Scanning electron micrographical analyses. (A) Expression of PRO_GL2:RBX1-RNAi results in plants with trichomes displaying strongly reduced growth and reduction of branches. (B) In addition, to growth defects PRO_GL2:RBX1-RNAi plants also display dead trichomes. (C) The phenotypes of PRO_GL2:RBX1-RNAi are reminiscent of plants expressing PRO_GL2:YFP:KRP1. (D) Coexpression of PRO_GL2:YFP:KRP1 and PRO_GL2:KRP x RBX1-RNAi causes a very strong additive phenotype and almost all trichomes on these plants die. (E) Trichomes on plant expression a PRO_35S:CUL4-RNAi construct are reduced in size. (Inset) Close-up of a rudimentary trichome found in PRO_35S:CUL4-RNAi plants. (F) Quantification of trichome morphologies found on PRO_GL2:YFP:KRP1 and PRO_GL2:RBX1-RNAi plants. Dark red refers to aborting trichomes; light red signifies unbranched trichomes; light blue indicates two-branched trichomes; dark blue symbolizes three-branched trichomes.

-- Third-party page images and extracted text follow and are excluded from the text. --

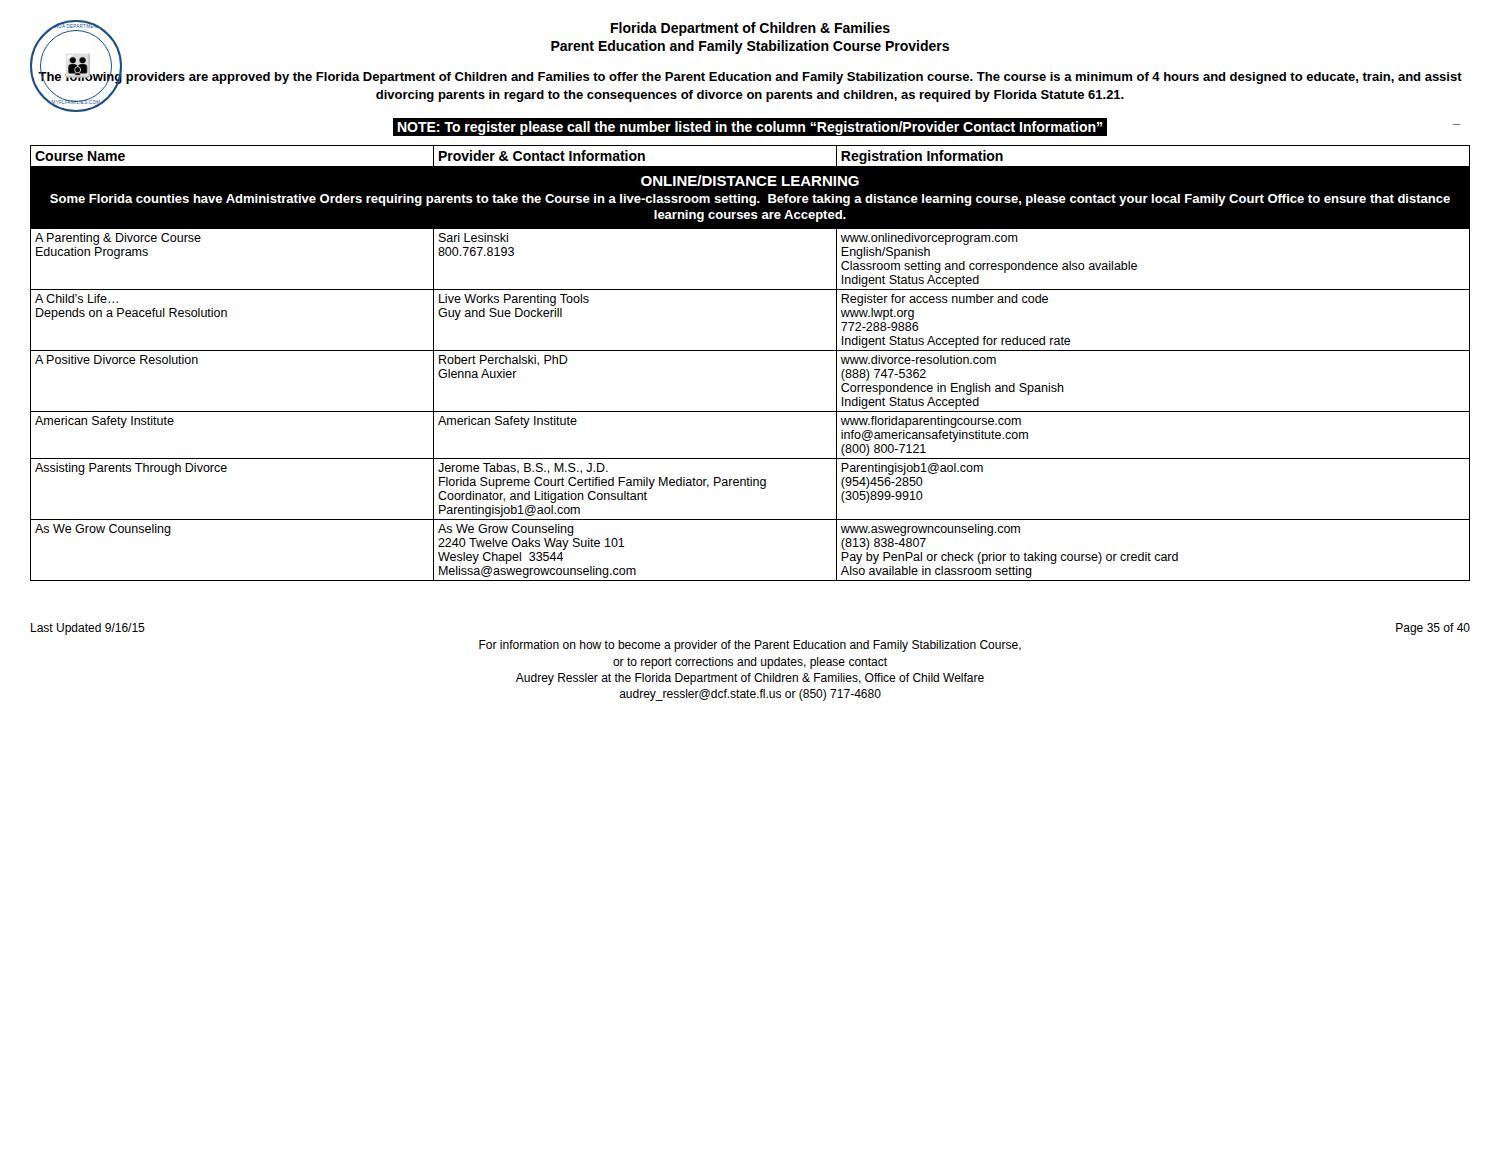FLORIDA DEPARTMENT OF
👪
MYFLFAMILIES.COM
Florida Department of Children & Families
Parent Education and Family Stabilization Course Providers
The following providers are approved by the Florida Department of Children and Families to offer the Parent Education and Family Stabilization course. The course is a minimum of 4 hours and designed to educate, train, and assist divorcing parents in regard to the consequences of divorce on parents and children, as required by Florida Statute 61.21.
_ NOTE: To register please call the number listed in the column “Registration/Provider Contact Information”
| ONLINE/DISTANCE LEARNING Some Florida counties have Administrative Orders requiring parents to take the Course in a live-classroom setting. Before taking a distance learning course, please contact your local Family Court Office to ensure that distance learning courses are Accepted. |
| Course Name | Provider & Contact Information | Registration Information |
| A Parenting & Divorce Course Education Programs | Sari Lesinski 800.767.8193 | www.onlinedivorceprogram.com English/Spanish Classroom setting and correspondence also available Indigent Status Accepted |
| A Child’s Life… Depends on a Peaceful Resolution | Live Works Parenting Tools Guy and Sue Dockerill | Register for access number and code www.lwpt.org 772-288-9886 Indigent Status Accepted for reduced rate |
| A Positive Divorce Resolution | Robert Perchalski, PhD Glenna Auxier | www.divorce-resolution.com (888) 747-5362 Correspondence in English and Spanish Indigent Status Accepted |
| American Safety Institute | American Safety Institute | www.floridaparentingcourse.com info@americansafetyinstitute.com (800) 800-7121 |
| Assisting Parents Through Divorce | Jerome Tabas, B.S., M.S., J.D. Florida Supreme Court Certified Family Mediator, Parenting Coordinator, and Litigation Consultant Parentingisjob1@aol.com | Parentingisjob1@aol.com (954)456-2850 (305)899-9910 |
| As We Grow Counseling | As We Grow Counseling 2240 Twelve Oaks Way Suite 101 Wesley Chapel 33544 Melissa@aswegrowcounseling.com | www.aswegrowncounseling.com (813) 838-4807 Pay by PenPal or check (prior to taking course) or credit card Also available in classroom setting |
Last Updated 9/16/15
Page 35 of 40
For information on how to become a provider of the Parent Education and Family Stabilization Course,
or to report corrections and updates, please contact
Audrey Ressler at the Florida Department of Children & Families, Office of Child Welfare
audrey_ressler@dcf.state.fl.us or (850) 717-4680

R3 denotes reference plant number 3 expressing PRO_GL2:RBX1-RNAi; likewise, R4 denotes reference plant number 4. Both R3 and R4 display only a weak RBX1 knock-down phenotype. (Scale bars: A, B, E, and F, 100 μm; C and D, 200 μm.)

Fig. 5.

Cell-cycle simulation. (A) Diagram of the in the simulation used wiring of M-phase (MPF) and S-phase (SPF) CDK activity. (B) The simulation was run for 80 min with a low rate of synthesis for CDK inhibitor SIM (k_SIM = 0.01) characteristic for the mitotic cycle. At 80 min, the rate of SIM synthesis has been increased 10-fold (k_SIM = 0.1, indicated by black arrow). Details of simulations are given in SI Methods.